**SELECTED EXCERPT**
☆ ☆ ☆ ☆ ☆ ☆ ☆

After a long time, here we are again … let’s resume with a small (and rather trivial) post …

Busy Beavers are allmost incompressible! … easy fact, but I didn’t find it anywhere.

Let $\sigma(M)$ be the number of $1$s left on the tape after the excution of the Turing machine $M$ (the tape is initially blank). A Turing machine $M$ of length $n$ is a Busy Beaver if, for all Turing machines $M’$ of length $n$, we have $\sigma(M’) \leq \sigma(M)$; and we define the busy-beaver function $\Sigma: \mathbb{N} \to \mathbb{N} $ as $\Sigma(n) = \sigma(M)$. Note that our definition of “Busy Beaver” is slightly different from the standard one: we consider the *length of the Turing machines* in a fixed reasonable encoding scheme, not the number of states.

Suppose that a Turing machine $B$ of length $n$ is a Busy Beaver. If $p$ is the smallest Turing machine that outputs a representation of $B$ when executed on a blank tape ($U(p) = B$) we can build a Turing machine $p’$ that extends the behaviour of $p$ in this way:

- mirror the execution of $p$ until it halts;
- then simulate the execution of the Turing machine represented by the output of $p$ until it halts (i.e. it simulates the execution of $B$);
- and finally find a $0$, overwrite it with a $1$ and halt.

In the simulation of $B$ we can make a one-to-one correspondence between the $i$-th simulated cell $T^B[i]$ and a group of $k$ cells of the actual tape $T[i_1,..,i_k]$ of $p’$ in such a way that if cell $T^B[i] = 1$ during a simulation step, then at least one of $T[i_1],..,T[i_k]$ is $1$.

Hence, by construction, at the end of the whole execution of $p’$, the number of $1$ on the tape is greater than those left on the tape by $B$: $\sigma(p’) > \sigma(B) = \Sigma(n)$.

So we must have $|p’| > n$, but $|p’| = |p| + c = C(B) + c’$ where $C(B)$ is the Kolmogorov complexity of $B$; and finally:

$$C(B) > n – c’$$

where $c’$ doesn’t depend on $n$ but only on the computational model.

☆ ☆ ☆ ☆ ☆ ☆ ☆

**MATERIAL SUPPLIED**

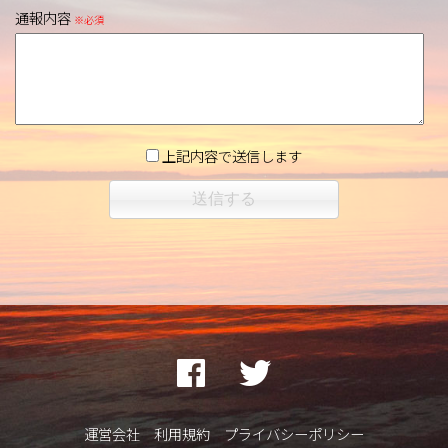
通報内容
※必須
上記内容で送信します
運営会社
利用規約
プライバシーポリシー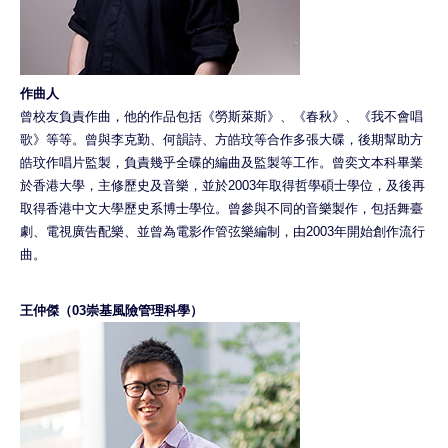
作曲人
曾校友負責作曲，他的作品包括《勞斯萊斯》、《春秋》、《我不會唱
歌》等等。曾與李克勤、何韻詩、方皓玟等合作多張大碟，後期幫助方
皓玟作唱片監製，負責幾乎全碟的編曲及監製等工作。曾奕文本科畢業
於香港大學，主修歷史及音樂，並於2003年取得哲學碩士學位，及後再
取得香港中文大學歷史系博士學位。曾參與不同的音樂製作，包括舞臺
劇、電視廣告配樂、並曾為電影作管弦樂編制，由2003年開始創作流行
曲。
王仲傑（03崇基風險管理科學）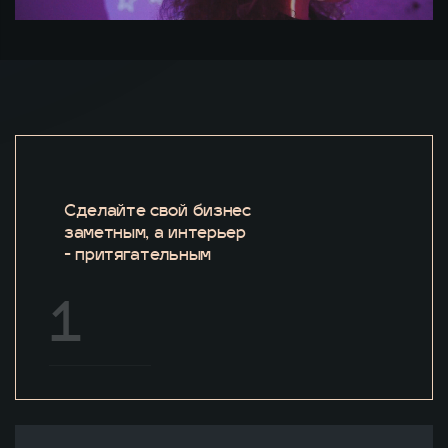
Сделайте свой бизнес
заметным, а интерьер
- притягательным
1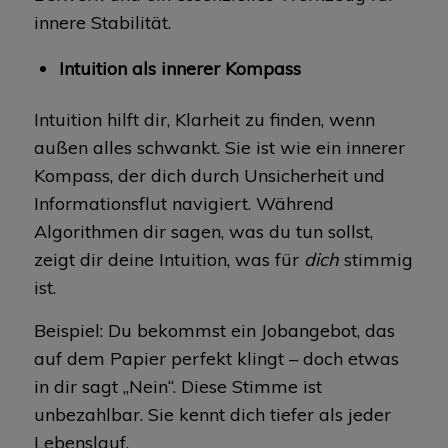
innere Stabilität.
Intuition als innerer Kompass
Intuition hilft dir, Klarheit zu finden, wenn
außen alles schwankt. Sie ist wie ein innerer
Kompass, der dich durch Unsicherheit und
Informationsflut navigiert. Während
Algorithmen dir sagen, was du tun sollst,
zeigt dir deine Intuition, was für
dich
stimmig
ist.
Beispiel: Du bekommst ein Jobangebot, das
auf dem Papier perfekt klingt – doch etwas
in dir sagt „Nein“. Diese Stimme ist
unbezahlbar. Sie kennt dich tiefer als jeder
Lebenslauf.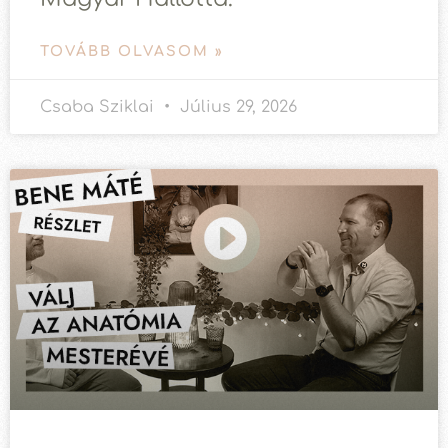
TOVÁBB OLVASOM »
Csaba Sziklai
Július 29, 2026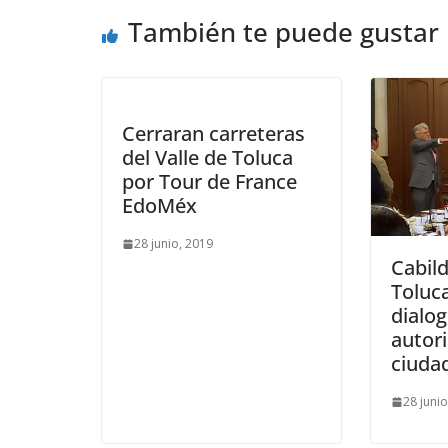
También te puede gustar
Cerraran carreteras
del Valle de Toluca
por Tour de France
EdoMéx
28 junio, 2019
Cabil
Toluc
dialo
autor
ciuda
28 juni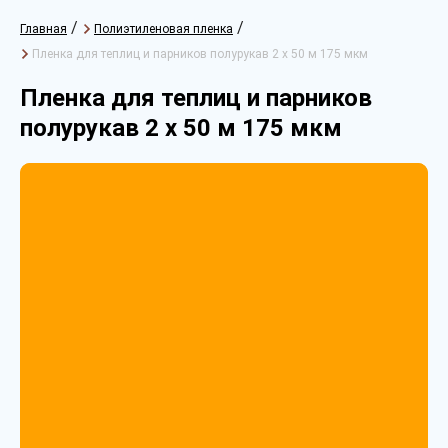
/
/
Главная
Полиэтиленовая пленка
Пленка для теплиц и парников полурукав 2 х 50 м 175 мкм
Пленка для теплиц и парников
полурукав 2 х 50 м 175 мкм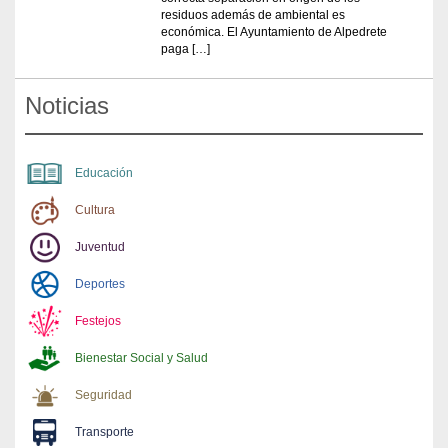
residuos además de ambiental es
económica. El Ayuntamiento de Alpedrete
paga […]
Noticias
Educación
Cultura
Juventud
Deportes
Festejos
Bienestar Social y Salud
Seguridad
Transporte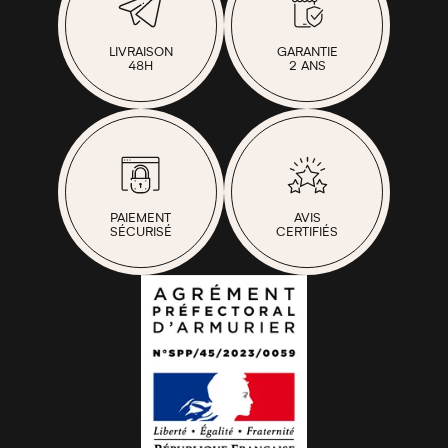
LIVRAISON
GARANTIE
48H
2 ANS
PAIEMENT
AVIS
SÉCURISÉ
CERTIFIÉS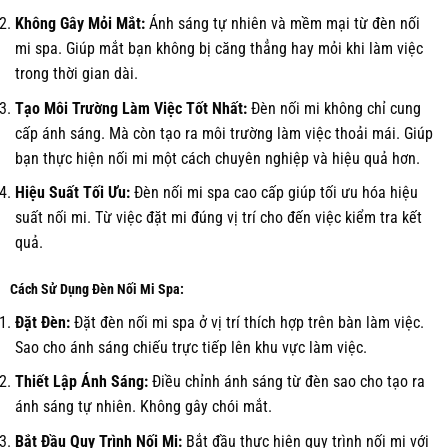
Không Gây Mỏi Mắt:
Ánh sáng tự nhiên và mềm mại từ đèn nối
mi spa. Giúp mắt bạn không bị căng thẳng hay mỏi khi làm việc
trong thời gian dài.
Tạo Môi Trường Làm Việc Tốt Nhất:
Đèn nối mi không chỉ cung
cấp ánh sáng. Mà còn tạo ra môi trường làm việc thoải mái. Giúp
bạn thực hiện nối mi một cách chuyên nghiệp và hiệu quả hơn.
Hiệu Suất Tối Ưu:
Đèn nối mi spa cao cấp giúp tối ưu hóa hiệu
suất nối mi. Từ việc đặt mi đúng vị trí cho đến việc kiểm tra kết
quả.
Cách Sử Dụng Đèn Nối Mi Spa:
Đặt Đèn:
Đặt đèn nối mi spa ở vị trí thích hợp trên bàn làm việc.
Sao cho ánh sáng chiếu trực tiếp lên khu vực làm việc.
Thiết Lập Ánh Sáng:
Điều chỉnh ánh sáng từ đèn sao cho tạo ra
ánh sáng tự nhiên. Không gây chói mắt.
Bắt Đầu Quy Trình Nối Mi:
Bắt đầu thực hiện quy trình nối mi với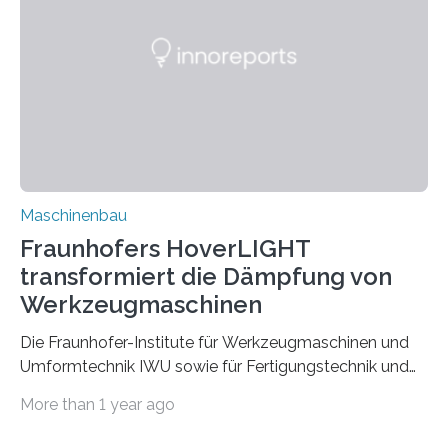
Partnern grundlegende Zusammenhänge hinsichtlich
der Zuverlässigkeit von Bindenähten untersuchen.
Durch den verstärkten Einsatz von Rezyklaten
aufgrund der ELV-Verordnung der EU, wird die
Zuverlässigkeits- und Lebensdauerbewertung von
Rezyklaten besonders herausfordernd. Die
Vorgeschichte des Materialmix…
Maschinenbau
Fraunhofers HoverLIGHT
transformiert die Dämpfung von
Werkzeugmaschinen
Die Fraunhofer-Institute für Werkzeugmaschinen und
Umformtechnik IWU sowie für Fertigungstechnik und
Angewandte Materialforschung IFAM haben einen
More than 1 year ago
Durchbruch in der Materialforschung erzielt: Der
Verbundwerkstoff HoverLIGHT setzt neue Maßstäbe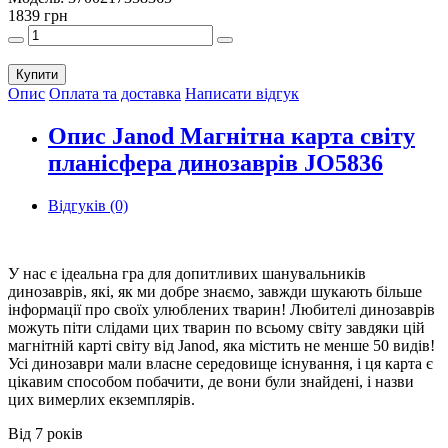
1839 грн
Купити
Опис
Оплата та доставка
Написати відгук
Опис Janod Магнітна карта світу
планісфера динозаврів JO5836
Відгуків (0)
У нас є ідеальна гра для допитливих шанувальників
динозаврів, які, як ми добре знаємо, завжди шукають більше
інформації про своїх улюблених тварин! Любителі динозаврів
можуть піти слідами цих тварин по всьому світу завдяки цій
магнітній карті світу від Janod, яка містить не менше 50 видів!
Усі динозаври мали власне середовище існування, і ця карта є
цікавим способом побачити, де вони були знайдені, і назви
цих вимерлих екземплярів.
Від 7 років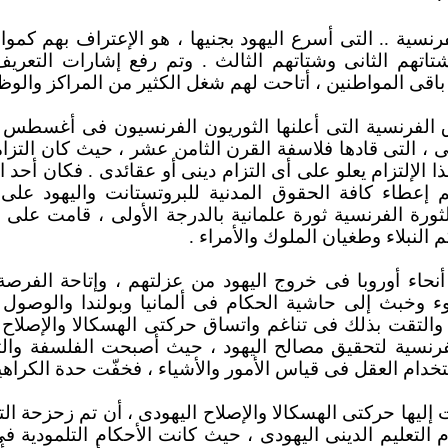
فرنسية .. التى أسرع اليهود بجنيها ، هو الإعتراف بهم كموا
تاتهم الثانى وشتاتهم الثالث . وتم رفع إشارات التعري
اقى المواطنين ، أتاحت لهم شغل الكثير من المراكز والوظا
ى ، التى قادها فلاسفة القرن الثامن عشر ، حيث كان التزامه
 الإلتزام يعلو على أى التزام دينى أو عقائدى . فكان أحد الن
م إعطاء كافة الحقوق المدنية للبروتستانت واليهود على
ثورة الفرنسية ثورة علمانية بالدرجة الأولى ، قامت على
 النبلاء وطغيان الملوك والأمراء .
 أنحاء أوروبا فى خروج اليهود من عزلتهم ، وإتاحة الفرص
دوء وخبث إلى حاشية الحكام فى ألمانيا وبولندا والوصو
 والتقت بذلك فى تناغم واتساق حركتى الهسكالا والإصلاح ا
الفرنسية لتحقيق مصالح اليهود ، حيث أصبحت الفلسفة والث
تخدام العقل فى قياس الأمور والأشياء ، فخفّت حدة الكراهية
 إليها حركتى الهسكالا والإصلاح اليهودى ، أن تم زحزحة الت
التعليم الدينى اليهودى ، حيث كانت الأحكام التلمودية ف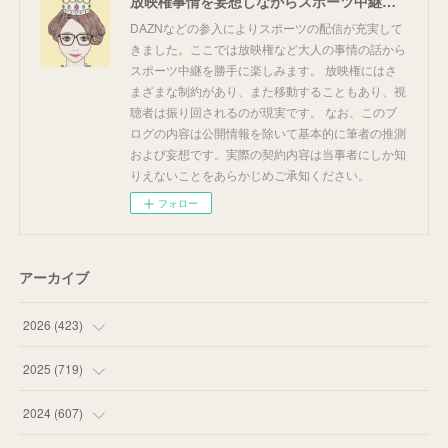
放映権事情を妄想しながらスポーツ中継を楽しむ
DAZNなどの参入によりスポーツの配信が充実して
きました。ここでは放映権など大人の事情の話から
スポーツ中継を勝手に楽しみます。 放映権にはさ
まざまな制約があり、また移動することもあり、視
聴者は振り回されるのが現実です。 なお、このブ
ログの内容は公開情報を除いて基本的に筆者の推測
および妄想です。実際の契約内容は当事者にしか知
りえないことをあらかじめご承知ください。
フォロー
アーカイブ
2026
(
423
)
(
18
)
2025
(
719
)
(
55
)
(
75
)
2024
(
607
)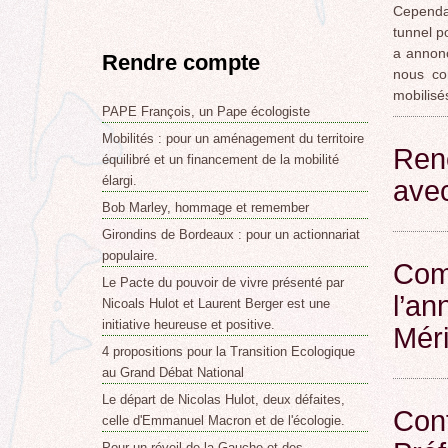
Cependan
tunnel p
a annonc
Rendre compte
nous co
mobilisés
PAPE François, un Pape écologiste
Mobilités : pour un aménagement du territoire
Ren
équilibré et un financement de la mobilité
élargi.
ave
Bob Marley, hommage et remember
Girondins de Bordeaux : pour un actionnariat
populaire.
Com
Le Pacte du pouvoir de vivre présenté par
l’an
Nicoals Hulot et Laurent Berger est une
initiative heureuse et positive.
Mér
4 propositions pour la Transition Ecologique
au Grand Débat National
Le départ de Nicolas Hulot, deux défaites,
Conf
celle d'Emmanuel Macron et de l'écologie.
Pour un réveil de la Gauche et des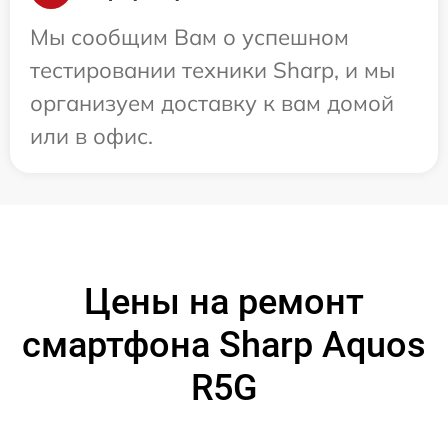
Мы сообщим Вам о успешном
тестировании техники Sharp, и мы
организуем доставку к вам домой
или в офис.
Цены на ремонт
смартфона Sharp Aquos
R5G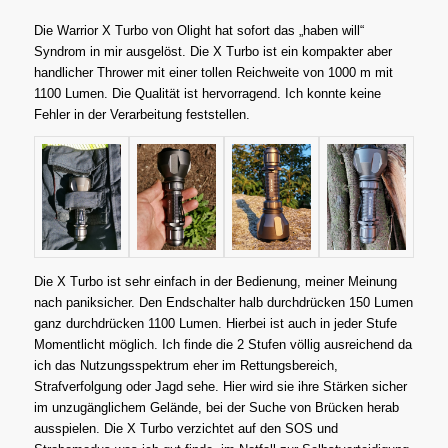
Die Warrior X Turbo von Olight hat sofort das „haben will“
Syndrom in mir ausgelöst. Die X Turbo ist ein kompakter aber
handlicher Thrower mit einer tollen Reichweite von 1000 m mit
1100 Lumen. Die Qualität ist hervorragend. Ich konnte keine
Fehler in der Verarbeitung feststellen.
Die X Turbo ist sehr einfach in der Bedienung, meiner Meinung
nach paniksicher. Den Endschalter halb durchdrücken 150 Lumen
ganz durchdrücken 1100 Lumen. Hierbei ist auch in jeder Stufe
Momentlicht möglich. Ich finde die 2 Stufen völlig ausreichend da
ich das Nutzungsspektrum eher im Rettungsbereich,
Strafverfolgung oder Jagd sehe. Hier wird sie ihre Stärken sicher
im unzugänglichem Gelände, bei der Suche von Brücken herab
ausspielen.
Die X Turbo verzichtet auf den SOS und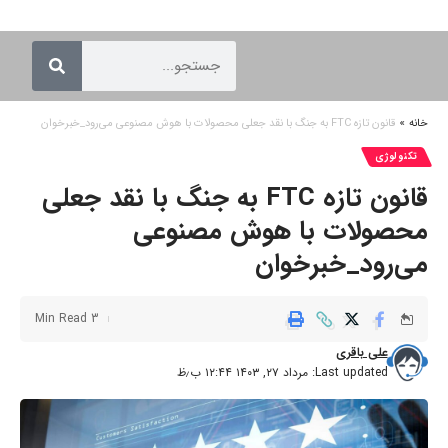
خانه
»
قانون تازه FTC به جنگ با نقد جعلی محصولات با هوش مصنوعی می‌رود_خبرخوان
تکنولوژی
قانون تازه FTC به جنگ با نقد جعلی
محصولات با هوش مصنوعی
می‌رود_خبرخوان
3 Min Read
علی باقری
Last updated: مرداد ۲۷, ۱۴۰۳ ۱۲:۴۴ ب٫ظ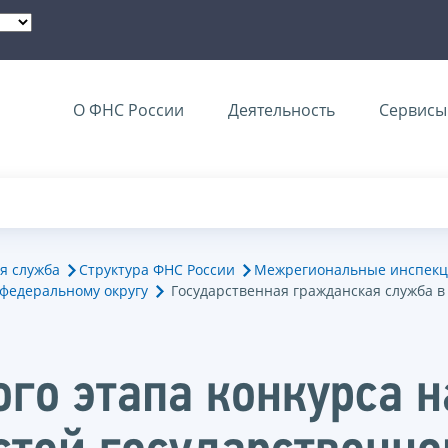
О ФНС России
Деятельность
Сервисы 
я служба
Структура ФНС России
Межрегиональные инспекц
федеральному округу
Государственная гражданская служба 
ого этапа конкурса 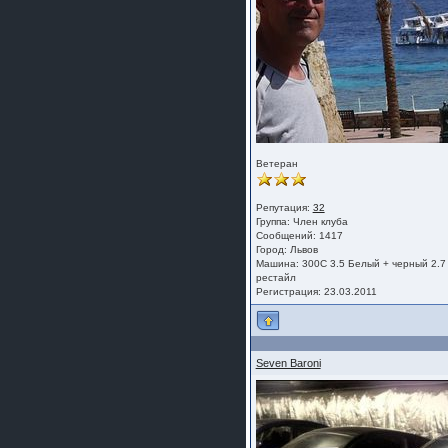
Ветеран
Репутация:
32
Группа:
Член клуба
Сообщений: 1417
Город: Львов
Машина: 300C 3.5 Белый + черный 2.7
рестайл
Регистрация: 23.03.2011
Seven Baroni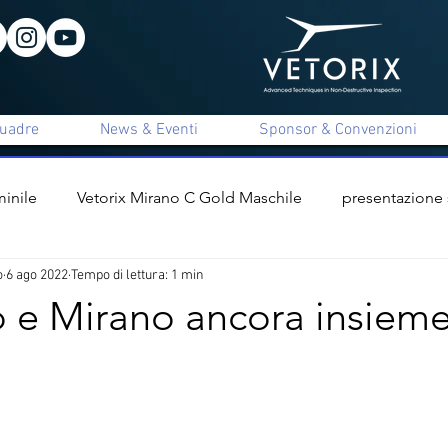
uadre
News & Eventi
Sponsor & Convenzioni
inile
Vetorix Mirano C Gold Maschile
presentazione
o
6 ago 2022
Tempo di lettura: 1 min
ile
presentazione staff tecnico
interviste
Vetorix 
 e Mirano ancora insiem
x Mirano C Unica Maschile
Apigi Mirano B Femminile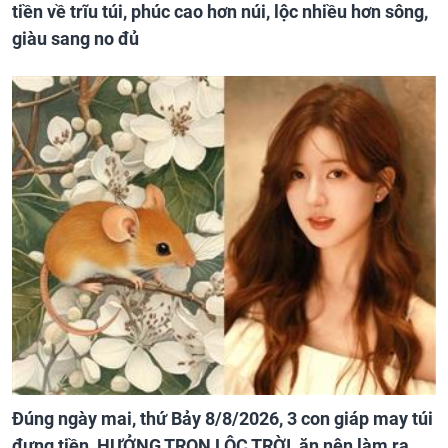
tiền về trĩu túi, phúc cao hơn núi, lộc nhiều hơn sông,
giàu sang no đủ
Đúng ngày mai, thứ Bảy 8/8/2026, 3 con giáp may túi
đựng tiền, HƯỞNG TRỌN LỘC TRỜI, ăn nên làm ra,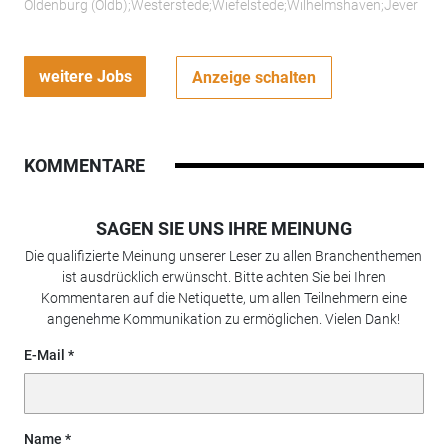
Oldenburg (Oldb);Westerstede;Wiefelstede;Wilhelmshaven;Jever
weitere Jobs
Anzeige schalten
KOMMENTARE
SAGEN SIE UNS IHRE MEINUNG
Die qualifizierte Meinung unserer Leser zu allen Branchenthemen
ist ausdrücklich erwünscht. Bitte achten Sie bei Ihren
Kommentaren auf die Netiquette, um allen Teilnehmern eine
angenehme Kommunikation zu ermöglichen. Vielen Dank!
E-Mail
Name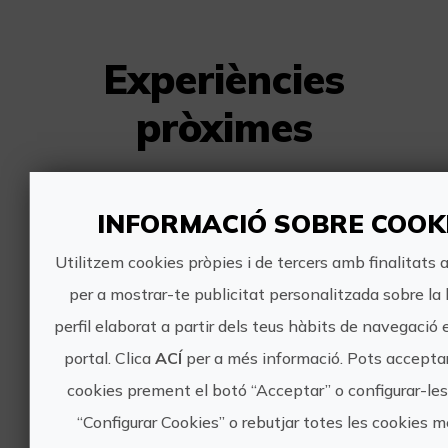
Experiències
pròximes
Dinosaures en el regne del
INFORMACIÓ SOBRE COOK
silenci
Utilitzem cookies pròpies i de tercers amb finalitats a
per a mostrar-te publicitat personalitzada sobre la
perfil elaborat a partir dels teus hàbits de navegació 
portal. Clica
ACÍ
per a més informació. Pots acceptar
8,5€
cookies prement el botó “Acceptar” o configurar-le
“Configurar Cookies” o rebutjar totes les cookies 
Alpuente, VALÈNCIA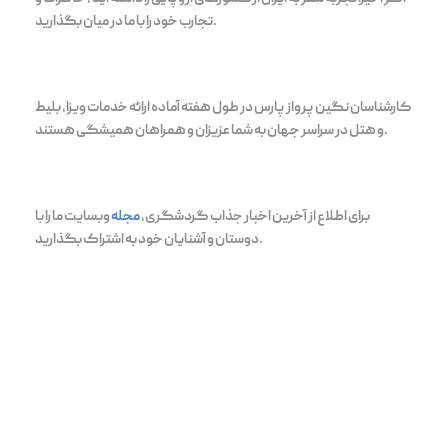
تجارب خود را با ما در میان بگذارید.
کارشناسان نگین پرواز پارس در طول هفته آماده ارائه خدمات ویزا، بلیط
و هتل در سراسر جهان به شما عزیزان و همراهان همیشگی هستند.
برای اطلاع از آخرین اخبار جذاب گردشگری،
مجله
وبسایت ما را با
دوستان و آشنایان خود به اشتراک بگذارید.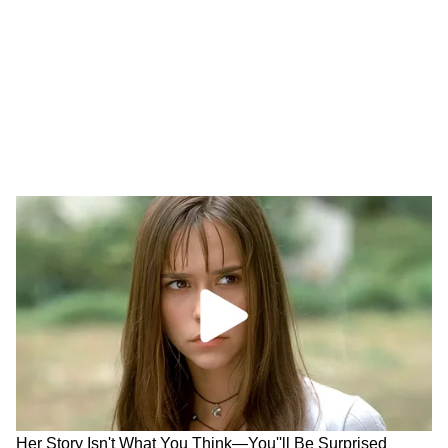
आधार पर ठोस सहयोग के साथ आगे बढ़ने जा रहे हैं।"
निवेश और नवाचार में सहयोग
तोशिहिरो कितामुरा ने एएनआई को आगे बताया कि दोनों
सरकारों ने विशेष रूप से आर्टिफिशियल इंटेलिजेंस (एआई)
क्षेत्र में निवेश को बढ़ावा देने के लिए कंपनियों का समर्थन
करने का फैसला किया है। उन्होंने कहा, "तीसरा मुख्य बिंदु
निवेश और नवाचार में जापानी और भारतीय कंपनियों के
बीच सहयोग है। और दोनों सरकारें निवेश और सहकारी
नवाचार को बढ़ावा देने में भारतीय और जापानी दोनों
कंपनियों का समर्थन करती हैं, खासकर एआई जैसे उभरते
क्षेत्रों में।"
तीन दस्तावेजों को अपनाया गया
उन्होंने आगे कहा, "और बैठक के बाद, दोनों नेताओं ने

☆ ☆ ☆ ☆ ☆ ☆ ☆

**QUESTIONS ON THE MATERIAL**
A: Answer these questions about the busy beaver post:
(i) What does σ(M) count?
(ii) How does the post's definition of "Busy Beaver" differ from the standard one?
(iii) What does p′ do as its final step?
B: From the busy beaver post, can you extract the passage from "Let $\sigma(M)$ be" to "number of states."?

**ANSWER SECTION**
A:
(i) The number of 1s left on the tape after the Turing machine M runs on an initially blank tape.
(ii) It considers the length of the Turing machines in a fixed reasonable encoding scheme, not the number of states.
(iii) It finds a 0, overwrites it with a 1, and halts.

B:
Let $\sigma(M)$ be the number of $1$s left on the tape after the excution of the Turing machine $M$ (the tape is initially blank). A Turing machine $M$ of length $n$ is a Busy Beaver if, for all Turing machines $M’$ of length $n$, we have $\sigma(M’) \leq \sigma(M)$; and we define the busy-beaver function $\Sigma: \mathbb{N} \to \mathbb{N} $ as $\Sigma(n) = \sigma(M)$. Note that our definition of “Busy Beaver” is slightly different from the standard one: we consider the *length of the Turing machines* in a fixed reasonable encoding scheme, not the number of states.